- _EXERCISE AIM_
Output each record in full, exactly as it stands.

[GIVEN RECORDS Boundary: Start]

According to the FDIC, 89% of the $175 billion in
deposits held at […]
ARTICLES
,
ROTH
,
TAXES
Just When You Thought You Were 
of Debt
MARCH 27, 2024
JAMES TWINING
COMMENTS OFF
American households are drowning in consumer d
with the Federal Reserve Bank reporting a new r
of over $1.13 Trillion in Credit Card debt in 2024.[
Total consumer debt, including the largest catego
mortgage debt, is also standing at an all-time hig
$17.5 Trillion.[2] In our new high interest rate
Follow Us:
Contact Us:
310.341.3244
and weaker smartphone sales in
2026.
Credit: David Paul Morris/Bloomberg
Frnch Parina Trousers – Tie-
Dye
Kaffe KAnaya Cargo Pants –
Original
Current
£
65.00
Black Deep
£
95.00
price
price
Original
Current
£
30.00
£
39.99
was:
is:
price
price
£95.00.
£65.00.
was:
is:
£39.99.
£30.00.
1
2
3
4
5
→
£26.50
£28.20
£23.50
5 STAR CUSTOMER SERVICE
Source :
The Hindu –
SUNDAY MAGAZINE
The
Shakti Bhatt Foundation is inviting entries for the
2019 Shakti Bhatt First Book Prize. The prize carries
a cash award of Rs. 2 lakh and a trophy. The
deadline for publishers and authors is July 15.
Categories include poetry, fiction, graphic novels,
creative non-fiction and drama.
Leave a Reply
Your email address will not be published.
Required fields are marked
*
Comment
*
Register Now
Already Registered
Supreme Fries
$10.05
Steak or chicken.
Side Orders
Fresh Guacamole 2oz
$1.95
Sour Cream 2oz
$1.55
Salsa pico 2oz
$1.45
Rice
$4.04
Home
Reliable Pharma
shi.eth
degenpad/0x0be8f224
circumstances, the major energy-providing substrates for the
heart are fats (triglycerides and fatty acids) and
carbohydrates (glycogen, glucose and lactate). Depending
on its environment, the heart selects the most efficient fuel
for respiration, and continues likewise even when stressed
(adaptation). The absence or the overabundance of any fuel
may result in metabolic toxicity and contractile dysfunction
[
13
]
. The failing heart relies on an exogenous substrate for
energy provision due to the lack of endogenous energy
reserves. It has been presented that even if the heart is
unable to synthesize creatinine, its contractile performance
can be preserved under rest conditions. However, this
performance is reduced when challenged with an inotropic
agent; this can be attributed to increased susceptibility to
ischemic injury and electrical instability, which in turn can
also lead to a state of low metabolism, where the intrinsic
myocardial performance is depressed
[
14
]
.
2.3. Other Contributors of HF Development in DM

[GIVEN RECORDS Boundary: End]

- _SOLUTION TO THE PROBLEM_
According to the FDIC, 89% of the $175 billion in
deposits held at […]
ARTICLES
,
ROTH
,
TAXES
Just When You Thought You Were 
of Debt
MARCH 27, 2024
JAMES TWINING
COMMENTS OFF
American households are drowning in consumer d
with the Federal Reserve Bank reporting a new r
of over $1.13 Trillion in Credit Card debt in 2024.[
Total consumer debt, including the largest catego
mortgage debt, is also standing at an all-time hig
$17.5 Trillion.[2] In our new high interest rate
Follow Us:
Contact Us:
310.341.3244
and weaker smartphone sales in
2026.
Credit: David Paul Morris/Bloomberg
Frnch Parina Trousers – Tie-
Dye
Kaffe KAnaya Cargo Pants –
Original
Current
£
65.00
Black Deep
£
95.00
price
price
Original
Current
£
30.00
£
39.99
was:
is:
price
price
£95.00.
£65.00.
was:
is:
£39.99.
£30.00.
1
2
3
4
5
→
£26.50
£28.20
£23.50
5 STAR CUSTOMER SERVICE
Source :
The Hindu –
SUNDAY MAGAZINE
The
Shakti Bhatt Foundation is inviting entries for the
2019 Shakti Bhatt First Book Prize. The prize carries
a cash award of Rs. 2 lakh and a trophy. The
deadline for publishers and authors is July 15.
Categories include poetry, fiction, graphic novels,
creative non-fiction and drama.
Leave a Reply
Your email address will not be published.
Required fields are marked
*
Comment
*
Register Now
Already Registered
Supreme Fries
$10.05
Steak or chicken.
Side Orders
Fresh Guacamole 2oz
$1.95
Sour Cream 2oz
$1.55
Salsa pico 2oz
$1.45
Rice
$4.04
Home
Reliable Pharma
shi.eth
degenpad/0x0be8f224
circumstances, the major energy-providing substrates for the
heart are fats (triglycerides and fatty acids) and
carbohydrates (glycogen, glucose and lactate). Depending
on its environment, the heart selects the most efficient fuel
for respiration, and continues likewise even when stressed
(adaptation). The absence or the overabundance of any fuel
may result in metabolic toxicity and contractile dysfunction
[
13
]
. The failing heart relies on an exogenous substrate for
energy provision due to the lack of endogenous energy
reserves. It has been presented that even if the heart is
unable to synthesize creatinine, its contractile performance
can be preserved under rest conditions. However, this
performance is reduced when challenged with an inotropic
agent; this can be attributed to increased susceptibility to
ischemic injury and electrical instability, which in turn can
also lead to a state of low metabolism, where the intrinsic
myocardial performance is depressed
[
14
]
.
2.3. Other Contributors of HF Development in DM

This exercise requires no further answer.